Apesar de sua função discursiva, tal instituto já nasce com graves questionamentos sobre sua natureza, em um viés mais técnico, e sobre sua efetividade. Dentre as principais controvérsias estão (i) uma possível interpretação que restringe o número de andares regularizáveis, o que dificultaria sua aplicação nos núcleos urbanos informais mais verticalizados, como as favelas situadas na zona sul do Rio de Janeiro; (ii) dificuldades relacionadas com as obrigações dos moradores em relação às áreas comuns, visto que a lei estabelece um modelo diverso e de gerenciamento mais difícil em relação ao condomínio edilício; (iii) ausência de previsão a respeito da responsabilidade técnica sobre as construções, o que pode levar o ente público a conceder títulos de propriedade a pessoas que estão sob risco de vida em suas habitações.

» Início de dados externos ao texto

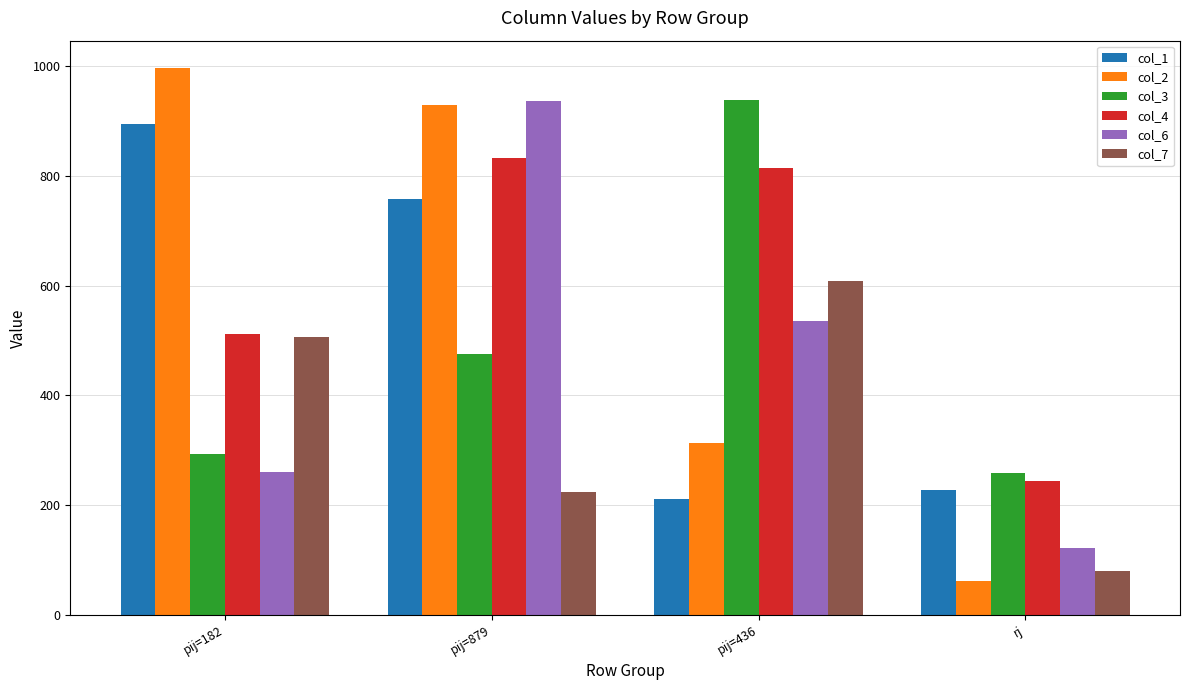

What are all the series names shown in the legend?

col_1, col_2, col_3, col_4, col_6, col_7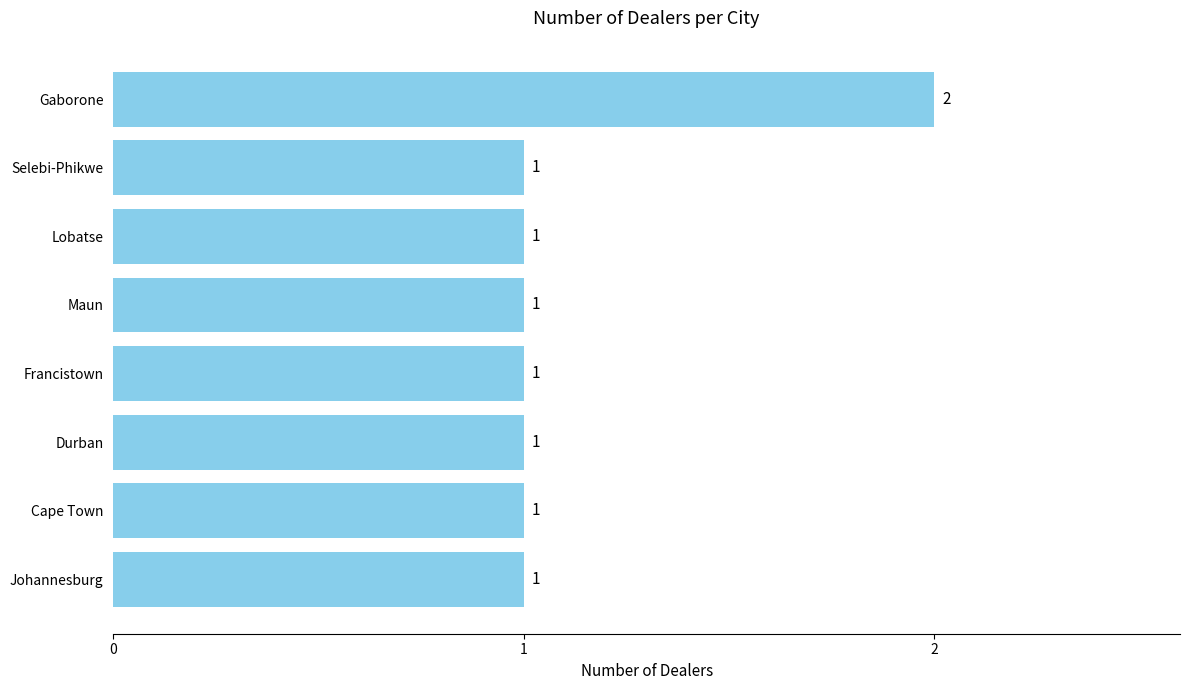

What is the sum of the values at Gaborone and Johannesburg?

3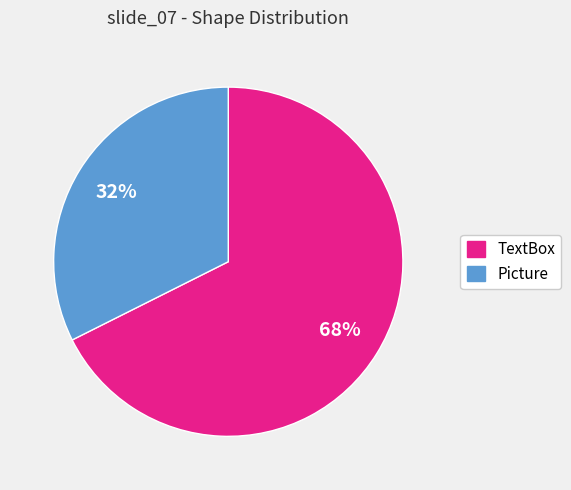

Is there a majority slice in this chart?

Yes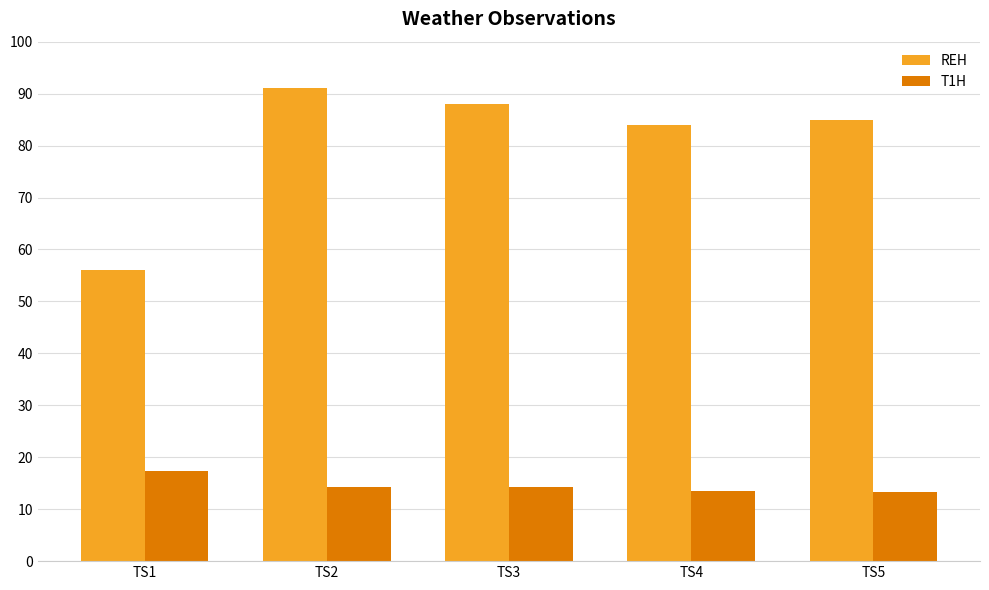

What is the total value across all series at TS5?

98.4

Por fim, nesta breve análise dos principais dispositivos do novo marco normativo sobre a regularização fundiária no país, Lei nº 13.465/17, não se pode deixar de tratar da mais uma vez inovadora regulamentação do que a lei chamou de “condomínios urbanos simples”, que nada mais são do que o reconhecimento das chamadas “casas de cômodos” ou cortiços.

Sem qualquer dispositivo que submetesse a regularização à alguma medida de aferição da habitabilidade destes locais – ao contrário, dispensando a apresentação de habite-se para as hipóteses de regularização de interesse social – a nova lei permite a titulação individual de cômodos (!!!) sob esta inovadora e perversa forma de condomínio.